Epidemiologic evidence suggests that Western-style diets rich in animal meats, fatty foods, added fats, desserts, and sweets are associated with a substantially increased risk for obesity, type II diabetes, hypertension, and coronary heart disease. Dietary patterns that are characterized by a healthy diet high in fruit, vegetables, whole grains, fish, and small amounts of poultry are associated with a lower risk of these diseases. These associations are stronger for dietary patterns than for individual foods, highlighting the importance of identifying and changing foods that are in excess and adding foods that are too limited in the diet. Lifestyle interventions have been shown to have results comparable or superior to drug therapy. As an example, in the Diabetes Prevention Study, diet and exercise were more effective than metformin in preventing people with impaired glucose tolerance from progressing to diabetes. In addition to improvements to patient health, lifestyle-oriented change can be cost-effective, especially in high-risk groups.

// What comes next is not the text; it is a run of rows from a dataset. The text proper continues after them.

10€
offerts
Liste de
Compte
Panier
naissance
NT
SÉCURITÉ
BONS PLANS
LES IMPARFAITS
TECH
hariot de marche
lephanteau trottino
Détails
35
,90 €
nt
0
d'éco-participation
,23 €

Over the past fifty years the dietary lifestyle that has undergone the most extensive study has been the so-called Mediterranean diet. The Mediterranean diet is a modern nutritional recommendation inspired by the traditional dietary patterns of some of the countries of the Mediterranean Basin. Based on food patterns typical of Crete, much of the rest of Greece, and southern Italy in the early 1960s, this diet, in addition to regular physical activity, emphasizes abundant plant foods, fresh fruit as the typical daily dessert, olive oil as the principal source of fat, minimal dairy products (principally cheese and yogurt), fish and poultry consumed in low to moderate amounts, zero to four eggs consumed weekly, high levels of dietary fiber, red meat consumed in very low amounts, and wine consumed in low to moderate amounts. Total fat in this diet is 25 percent to 35 percent of total calories, with saturated fat at 8 percent or less of total calories.
These reported benefits of the Mediterranean diet represent an apparent paradox: although the people living in Mediterranean countries tend to consume relatively high amounts of fat, they have far lower rates of cardiovascular disease than countries like the United States, where similar levels of total fat consumption are found. One of the obvious differences is the large amount of healthy fat (olive oil, avocado, etc.) used in the Mediterranean diet. The other main differences include the greater proportion of green vegetables, fruits, legumes, and unprocessed grains compared to the average American diet. Unlike the high amount of animal and dairy fats typical to the American diet that raise cholesterol, healthy fats lower cholesterol levels in the blood. The diet also is known to lower blood sugar levels and blood pressure, and recently was demonstrated to prevent the development of diabetes in a large series. A nearly 50 percent reduction in the risk of developing chronic obstructive lung disease and emphysema has also been demonstrated in patients on this diet.